*** Entries shown

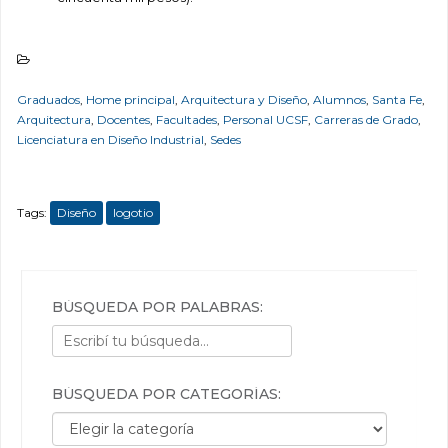
Graduados
,
Home principal
,
Arquitectura y Diseño
,
Alumnos
,
Santa Fe
,
Arquitectura
,
Docentes
,
Facultades
,
Personal UCSF
,
Carreras de Grado
,
Licenciatura en Diseño Industrial
,
Sedes
Tags:
Diseño
logotio
BÚSQUEDA POR PALABRAS:
BÚSQUEDA POR CATEGORÍAS:
Búsqueda por categorías:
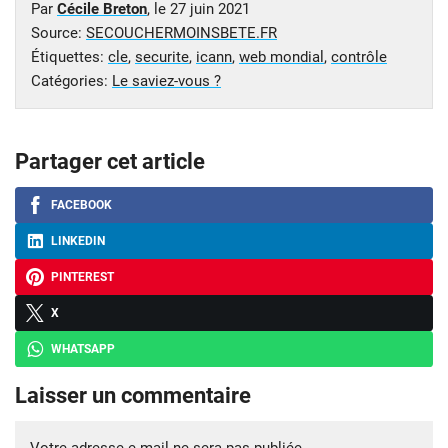
Par
Cécile Breton
, le
27 juin 2021
Source:
SECOUCHERMOINSBETE.FR
Étiquettes:
cle
,
securite
,
icann
,
web mondial
,
contrôle
Catégories:
Le saviez-vous ?
Partager cet article
FACEBOOK
LINKEDIN
PINTEREST
X
WHATSAPP
Laisser un commentaire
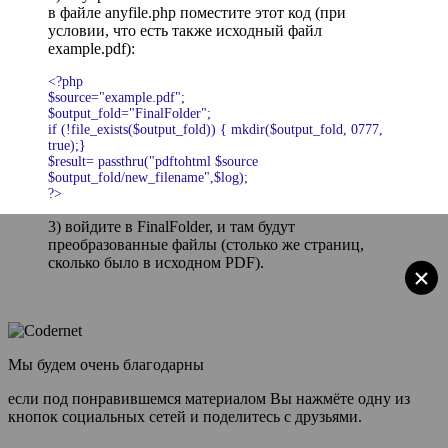
в файле
anyfile.php
поместите этот код (при
условии, что есть также исходный файл
example.pdf):
<?php
$source="example.pdf";
$output_fold="FinalFolder";
if (!file_exists($output_fold)) { mkdir($output_fold, 0777,
true);}
$result= passthru("pdftohtml $source
$output_fold/new_filename",$log);
?>
3) войдите в
FinalFolder
, и там будут
преобразованные файлы (столько же страниц,
сколько было в исходном PDF)
.
×
Мы будем очень благодарны
если под понравившемся материалом Вы нажмёте одну из
кнопок социальных сетей и поделитесь с друзьями.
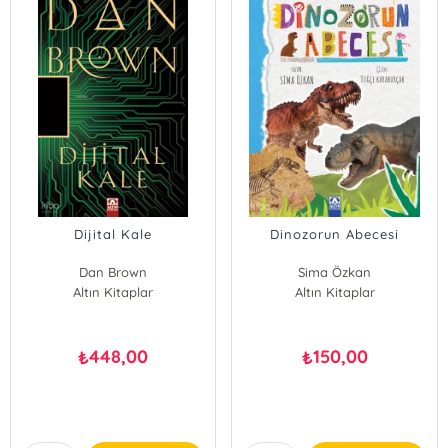
Dijital Kale
Dinozorun Abecesi
Dan Brown
Sima Özkan
Altın Kitaplar
Altın Kitaplar
448,00
150,00
₺
₺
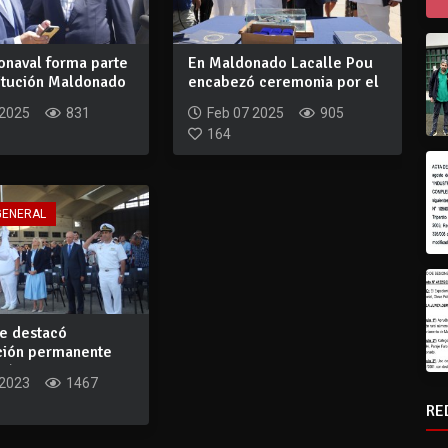
onaval forma parte
En Maldonado Lacalle Pou
titución Maldonado
encabezó ceremonia por el
100° aniv...
 2025
831
Feb 07 2025
905
164
GENERAL
te destacó
ción permanente
ión Nava...
 2023
1467
RE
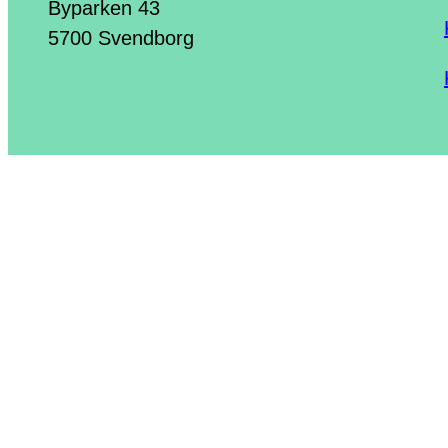
Byparken 43
5700 Svendborg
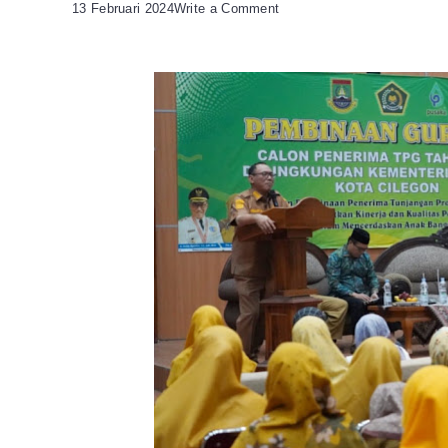
on
13 Februari 2024
Write a Comment
Siapkan
Generasi
Emas,
Helldy
Minta
Guru
Agama
Tanamkan
Akhlak
Pada
Siswa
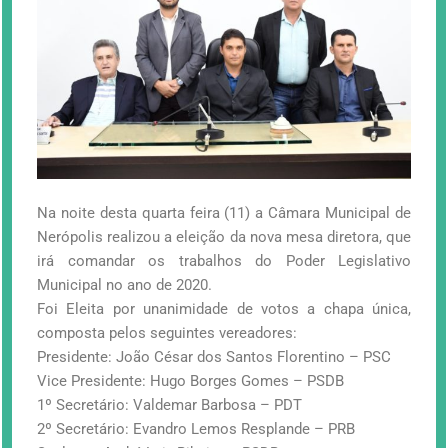
Na noite desta quarta feira (11) a Câmara Municipal de
Nerópolis realizou a eleição da nova mesa diretora, que
irá comandar os trabalhos do Poder Legislativo
Municipal no ano de 2020.
Foi Eleita por unanimidade de votos a chapa única,
composta pelos seguintes vereadores:
Presidente: João César dos Santos Florentino – PSC
Vice Presidente: Hugo Borges Gomes – PSDB
1º Secretário: Valdemar Barbosa – PDT
2º Secretário: Evandro Lemos Resplande – PRB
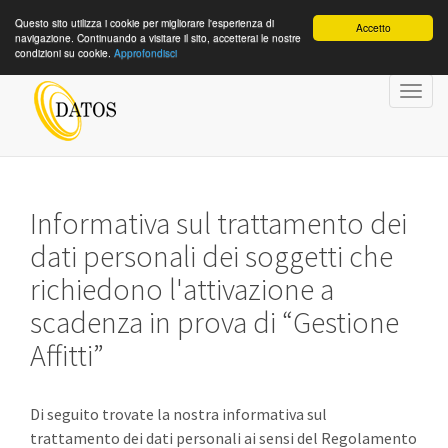
Questo sito utilizza i cookie per migliorare l'esperienza di
Accetto
navigazione. Continuando a visitare il sito, accetterai le nostre
condizioni su cookie.
Approfondisci
Togg
navig
Informativa sul trattamento dei
dati personali dei soggetti che
richiedono l'attivazione a
scadenza in prova di “Gestione
Affitti”
Di seguito trovate la nostra informativa sul
trattamento dei dati personali ai sensi del Regolamento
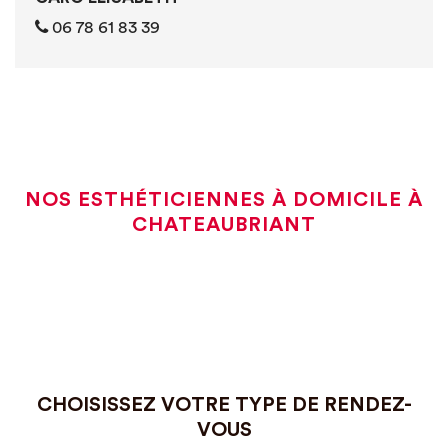
06 78 61 83 39
NOS ESTHÉTICIENNES À DOMICILE À
CHATEAUBRIANT
CHOISISSEZ VOTRE TYPE DE RENDEZ-
VOUS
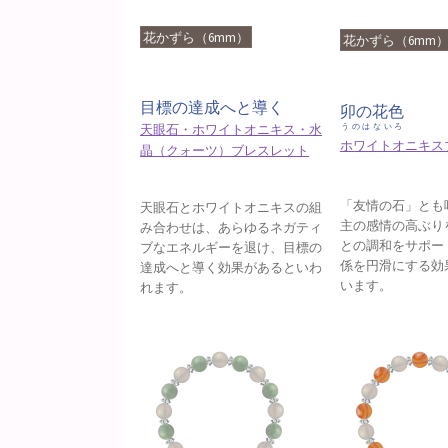
花かずら（6mm）
花かずら（6mm
目標の達成へと導く
卯の花色
天眼石・ホワイトオニキス・水
うのはないろ
ホワイトオニキス
晶（クォーツ）ブレスレット
「友情の石」とも
天眼石とホワイトオニキスの組
主の感情の高ぶり
み合わせは、あらゆるネガティ
との調和をサポー
ブなエネルギーを退け、目標の
係を円滑にする効
達成へと導く効果があるといわ
います。
れます。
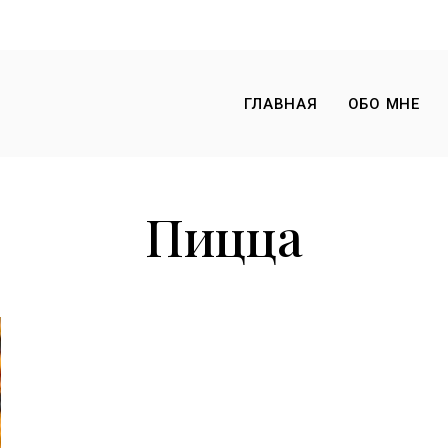
ГЛАВНАЯ
ОБО МНЕ
Пицца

******

> **Task goal**
How many lines in the rows above contain the string "sito", with case counting? Reply with the number alone.

> **Your solution**
2